POJ 2312 Battle City（优先队列+bfs）

Problem Description

Many of us had played the game "Battle city" in our childhood, and some people (like me) even often play it on computer now.

What we are discussing is a simple edition of this game. Given a map that consists of empty spaces, rivers, steel walls and brick walls only. Your task is to get a bonus as soon as possible suppose that no enemies will disturb you (See the following picture).
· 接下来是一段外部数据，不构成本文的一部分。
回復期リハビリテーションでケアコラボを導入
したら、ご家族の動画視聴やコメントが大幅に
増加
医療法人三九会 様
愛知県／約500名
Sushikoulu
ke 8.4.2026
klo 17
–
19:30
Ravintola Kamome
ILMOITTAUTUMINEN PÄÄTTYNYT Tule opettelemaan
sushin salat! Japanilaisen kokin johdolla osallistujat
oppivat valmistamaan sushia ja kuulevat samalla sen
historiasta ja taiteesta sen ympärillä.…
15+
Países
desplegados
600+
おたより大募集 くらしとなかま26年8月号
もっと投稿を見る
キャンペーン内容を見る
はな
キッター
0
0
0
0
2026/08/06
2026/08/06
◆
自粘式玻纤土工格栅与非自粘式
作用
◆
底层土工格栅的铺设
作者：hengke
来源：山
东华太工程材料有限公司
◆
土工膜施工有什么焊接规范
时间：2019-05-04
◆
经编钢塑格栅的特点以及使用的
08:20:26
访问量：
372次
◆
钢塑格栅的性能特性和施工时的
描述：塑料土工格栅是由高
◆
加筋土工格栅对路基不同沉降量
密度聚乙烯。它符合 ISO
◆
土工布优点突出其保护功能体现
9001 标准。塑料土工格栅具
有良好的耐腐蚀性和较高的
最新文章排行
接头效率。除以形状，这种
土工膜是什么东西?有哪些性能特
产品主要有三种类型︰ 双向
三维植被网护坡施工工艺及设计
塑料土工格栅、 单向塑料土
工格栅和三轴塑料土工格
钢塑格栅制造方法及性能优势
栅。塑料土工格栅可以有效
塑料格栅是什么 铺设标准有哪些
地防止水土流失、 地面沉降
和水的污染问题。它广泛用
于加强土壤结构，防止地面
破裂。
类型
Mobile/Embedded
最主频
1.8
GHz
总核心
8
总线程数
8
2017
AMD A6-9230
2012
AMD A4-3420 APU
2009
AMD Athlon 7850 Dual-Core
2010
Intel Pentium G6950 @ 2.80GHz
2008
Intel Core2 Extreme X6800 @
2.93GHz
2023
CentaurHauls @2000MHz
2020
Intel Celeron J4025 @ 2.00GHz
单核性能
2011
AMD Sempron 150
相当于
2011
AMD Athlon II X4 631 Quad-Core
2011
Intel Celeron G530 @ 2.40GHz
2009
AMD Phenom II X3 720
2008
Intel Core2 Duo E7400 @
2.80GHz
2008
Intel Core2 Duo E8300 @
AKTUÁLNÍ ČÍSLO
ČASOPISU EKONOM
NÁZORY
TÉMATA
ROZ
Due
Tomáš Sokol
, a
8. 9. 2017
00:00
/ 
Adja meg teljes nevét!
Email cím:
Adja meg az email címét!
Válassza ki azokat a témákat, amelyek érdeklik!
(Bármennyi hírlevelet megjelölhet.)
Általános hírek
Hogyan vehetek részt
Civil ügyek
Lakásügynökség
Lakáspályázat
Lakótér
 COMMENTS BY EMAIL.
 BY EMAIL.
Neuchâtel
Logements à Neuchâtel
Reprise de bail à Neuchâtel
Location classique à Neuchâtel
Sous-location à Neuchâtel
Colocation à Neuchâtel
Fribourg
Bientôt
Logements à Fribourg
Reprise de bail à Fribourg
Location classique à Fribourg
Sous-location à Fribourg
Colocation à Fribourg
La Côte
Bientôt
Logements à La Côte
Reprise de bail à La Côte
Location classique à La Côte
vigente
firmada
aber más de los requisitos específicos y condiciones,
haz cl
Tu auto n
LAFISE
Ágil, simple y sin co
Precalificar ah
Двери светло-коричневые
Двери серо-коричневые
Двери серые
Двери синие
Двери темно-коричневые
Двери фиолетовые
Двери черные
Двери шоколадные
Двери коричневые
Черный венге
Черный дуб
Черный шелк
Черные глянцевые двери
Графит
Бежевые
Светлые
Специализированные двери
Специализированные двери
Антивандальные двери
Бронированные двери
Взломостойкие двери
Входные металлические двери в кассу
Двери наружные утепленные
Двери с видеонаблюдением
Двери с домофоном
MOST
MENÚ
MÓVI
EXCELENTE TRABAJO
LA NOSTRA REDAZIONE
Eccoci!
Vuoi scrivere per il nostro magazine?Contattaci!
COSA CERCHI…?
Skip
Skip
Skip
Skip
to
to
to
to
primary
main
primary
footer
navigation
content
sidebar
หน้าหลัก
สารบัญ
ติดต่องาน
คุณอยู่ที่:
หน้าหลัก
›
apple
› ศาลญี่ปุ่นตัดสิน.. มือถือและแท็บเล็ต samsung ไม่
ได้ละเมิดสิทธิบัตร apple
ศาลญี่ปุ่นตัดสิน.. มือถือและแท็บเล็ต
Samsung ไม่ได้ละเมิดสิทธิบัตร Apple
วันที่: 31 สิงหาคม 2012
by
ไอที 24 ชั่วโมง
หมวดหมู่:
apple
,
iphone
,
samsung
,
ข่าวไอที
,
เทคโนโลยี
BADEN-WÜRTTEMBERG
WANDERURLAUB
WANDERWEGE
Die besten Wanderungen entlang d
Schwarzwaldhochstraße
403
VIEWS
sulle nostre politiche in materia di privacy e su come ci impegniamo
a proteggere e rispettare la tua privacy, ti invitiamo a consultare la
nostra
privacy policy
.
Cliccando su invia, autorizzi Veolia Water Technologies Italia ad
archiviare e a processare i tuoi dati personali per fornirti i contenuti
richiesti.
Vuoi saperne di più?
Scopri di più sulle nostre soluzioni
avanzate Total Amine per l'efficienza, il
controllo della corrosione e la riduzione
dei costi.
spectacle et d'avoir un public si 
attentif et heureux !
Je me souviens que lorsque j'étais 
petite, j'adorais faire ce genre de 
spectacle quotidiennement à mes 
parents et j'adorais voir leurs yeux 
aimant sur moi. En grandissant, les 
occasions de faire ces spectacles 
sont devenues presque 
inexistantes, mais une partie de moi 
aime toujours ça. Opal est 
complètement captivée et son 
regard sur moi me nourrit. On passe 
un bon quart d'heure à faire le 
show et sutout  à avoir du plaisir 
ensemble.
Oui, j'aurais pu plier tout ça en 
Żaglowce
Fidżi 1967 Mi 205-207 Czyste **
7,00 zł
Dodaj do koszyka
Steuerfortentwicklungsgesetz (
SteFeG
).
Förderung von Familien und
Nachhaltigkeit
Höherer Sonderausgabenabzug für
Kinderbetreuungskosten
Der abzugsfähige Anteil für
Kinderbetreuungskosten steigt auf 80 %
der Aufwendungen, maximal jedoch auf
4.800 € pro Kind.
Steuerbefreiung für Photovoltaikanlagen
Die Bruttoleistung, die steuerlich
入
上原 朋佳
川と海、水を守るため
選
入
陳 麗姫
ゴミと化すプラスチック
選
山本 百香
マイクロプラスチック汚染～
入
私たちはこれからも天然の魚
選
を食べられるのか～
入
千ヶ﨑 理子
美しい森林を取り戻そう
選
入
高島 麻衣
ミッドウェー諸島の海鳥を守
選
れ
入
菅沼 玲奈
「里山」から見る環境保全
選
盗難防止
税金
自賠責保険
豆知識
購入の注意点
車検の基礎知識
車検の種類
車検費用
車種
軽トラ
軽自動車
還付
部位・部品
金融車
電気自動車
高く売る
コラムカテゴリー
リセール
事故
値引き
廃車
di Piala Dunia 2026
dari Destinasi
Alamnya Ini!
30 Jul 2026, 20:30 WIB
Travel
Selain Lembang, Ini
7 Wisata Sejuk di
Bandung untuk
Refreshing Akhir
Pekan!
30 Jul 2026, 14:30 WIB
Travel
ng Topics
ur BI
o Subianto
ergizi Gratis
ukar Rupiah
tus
Your tank can't move through rivers or walls, but it can destroy brick walls by shooting. A brick wall will be turned into empty spaces when you hit it, however, if your shot hit a steel wall, there will be no damage to the wall. In each of your turns, you can choose to move to a neighboring (4 directions, not 8) empty space, or shoot in one of the four directions without a move. The shot will go ahead in that direction, until it go out of the map or hit a wall. If the shot hits a brick wall, the wall will disappear (i.e., in this turn). Well, given the description of a map, the positions of your tank and the target, how many turns will you take at least to arrive there?

 

  Input

The input consists of several test cases. The first line of each test case contains two integers M and N (2 <= M, N <= 300). Each of the following M lines contains N uppercase letters, each of which is one of 'Y' (you), 'T' (target), 'S' (steel wall), 'B' (brick wall), 'R' (river) and 'E' (empty space). Both 'Y' and 'T' appear only once. A test case of M = N = 0 indicates the end of input, and should not be processed.

 

  Output

For each test case, please output the turns you take at least in a separate line. If you can't arrive at the target, output "-1" instead.

 

 Sample Input

3 4
YBEB
EERE
SSTE
0 0

 

   Sample Output

8

 

题意：

坦克要从起点（Y），到目的地（T），坦克不能通过钢墙（S），河（R），可以在空地在行走（E），射击破坏砖墙（B），射击砖墙时不行走且花费一个单位的时间，在空地上行走时也花费一个单位的时间。求坦克从起点到目的地最少花多少时间，不可达输出－1；

 

思路：

此题用到了广搜的思想，只是在出队时做了处理，利用优先队列让队列中到起点的时间值最小的点先出队。该方法会用到优先队列的STL。

 

代码：

#include <cstdio>
#include <iostream>
#include <cstring>
#include <algorithm>
#include <queue>
using namespace std;
struct node {
int x,y,s;
friend bool operator <(node a,node b)
{
    return a.s>b.s;
}
};
char map[305][305];
int n,m;
int vis[305][305];
int dir[][2]={
        {0,1},{0,-1},{1,0},{-1,0}
    };
int sx,sy,ex,ey;
bool ok(int x,int y)
{
    if(x>=0&&x<n&&y>=0&&y<m&&(map[x][y]!='S'&&map[x][y]!='R'))
        return true;
    return false ;
}
int bfs()
{
    priority_queue<node> q;
    node head;
    memset(vis,1,sizeof(vis));
    head.x=sx,head.y=sy,head.s=0;
    q.push(head);
    vis[sx][sy]=0;
    while(!q.empty())
    {
     node  f=q.top();
     q.pop();
     if(f.x==ex&&f.y==ey)
        return f.s;
     for(int i=0;i<4;i++)
     {
         int dx=dir[i][0]+f.x,dy=f.y+dir[i][1];
         if(ok(dx,dy)&&vis[dx][dy])
         {
             vis[dx][dy]=0;
              int temp;
              if(map[dx][dy]=='B') temp=2;
              else temp=1;
              node ss;
              ss.x=dx,ss.y=dy,ss.s=f.s+temp;
              q.push(ss);
         }
 
     }
    }
    return -1;
}
int main()
{
while(scanf("%d%d",&n,&m)&&n+m)
{
    for(int i=0;i<n;i++)
    {
        for(int j=0;j<m;j++)
        {
            cin>>map[i][j];
            if(map[i][j]=='Y') sx=i,sy=j;
            else if(map[i][j]=='T') ex=i,ey=j;
        }
    }
    printf("%d\n",bfs());
}
 return 0;
}